Cito esses casos para observar que estão no ar, hoje, duas teimosias que ameaçam o atual vôo de brigadeiro da economia brasileira. De fato, o país terminou 2004 em situação bastante confortável. Superávit comercial de US$ 33,7 bilhões, superávit em conta corrente de US$ 10 bilhões (até novembro), superávit fiscal, inflação baixa e crescimento econômico de 5%.
A primeira teimosia que está no ar é a do dólar. O Banco Central está novamente cedendo à tentação de usar o câmbio para segurar a inflação. Não há como sustentar as exportações no nível atual se persistir a teimosa indiferença em relação à valorização do real, que mantém a taxa de câmbio em torno de R$ 2,70.
Setores exportadores já perderam rentabilidade por conta dessa taxa e cabe ao Banco Central a responsabilidade de intervir mais firmemente no mercado para elevá-la pelo menos para a faixa de R$ 3,00. Variadas experiências históricas, principalmente de países asiáticos, mostram o extraordinário efeito do câmbio desvalorizado para anabolizar exportações e gerar emprego e renda.
A segunda teimosia é a dos juros. É quase consensual a idéia de que as taxas de juros reais praticadas no Brasil nos últimos quinze anos são exageradas. Uma aberração desnecessária tendo em vista seu objetivo de segurar a inflação, que hoje decorre menos da demanda e mais de ajustes de preços administrados pelo próprio governo.
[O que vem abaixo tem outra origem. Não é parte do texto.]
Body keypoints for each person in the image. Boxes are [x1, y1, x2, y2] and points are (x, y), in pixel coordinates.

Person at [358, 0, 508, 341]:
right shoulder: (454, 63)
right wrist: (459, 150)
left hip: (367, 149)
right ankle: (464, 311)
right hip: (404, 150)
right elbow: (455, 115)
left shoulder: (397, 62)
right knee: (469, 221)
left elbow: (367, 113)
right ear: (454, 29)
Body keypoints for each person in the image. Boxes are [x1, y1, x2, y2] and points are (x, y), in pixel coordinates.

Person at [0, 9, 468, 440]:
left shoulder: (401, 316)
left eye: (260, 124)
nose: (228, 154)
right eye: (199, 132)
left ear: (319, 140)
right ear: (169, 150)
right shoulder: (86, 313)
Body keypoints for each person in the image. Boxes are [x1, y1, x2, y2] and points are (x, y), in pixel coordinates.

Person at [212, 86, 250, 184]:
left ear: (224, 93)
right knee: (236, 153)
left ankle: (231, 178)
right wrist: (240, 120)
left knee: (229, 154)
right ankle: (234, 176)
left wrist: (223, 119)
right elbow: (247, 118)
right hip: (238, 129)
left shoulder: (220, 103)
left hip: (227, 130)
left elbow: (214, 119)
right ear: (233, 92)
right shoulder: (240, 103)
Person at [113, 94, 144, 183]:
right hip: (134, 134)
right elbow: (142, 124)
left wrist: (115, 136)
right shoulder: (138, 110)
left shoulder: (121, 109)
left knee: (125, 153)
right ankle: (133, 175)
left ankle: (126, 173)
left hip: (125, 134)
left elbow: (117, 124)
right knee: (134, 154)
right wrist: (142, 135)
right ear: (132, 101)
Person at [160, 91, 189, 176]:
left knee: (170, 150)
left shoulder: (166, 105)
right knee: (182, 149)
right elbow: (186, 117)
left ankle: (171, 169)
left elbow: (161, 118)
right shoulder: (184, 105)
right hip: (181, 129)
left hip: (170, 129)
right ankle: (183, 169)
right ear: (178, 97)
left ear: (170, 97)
Além de impedir os investimentos, as taxas elevadas atraem capitais voláteis e, por tabela, valorizam o real e prejudicam a balança de comércio. Mais grave: os juros exorbitantes fazem estragos nas contas públicas, porque aumentam as despesas financeiras e a dívida interna. Persistência é virtude, teimosias são doenças.


Benjamin Steinbruch, 50, empresário, é diretor-presidente da Companhia Siderúrgica Nacional e presidente do conselho de administração da empresa.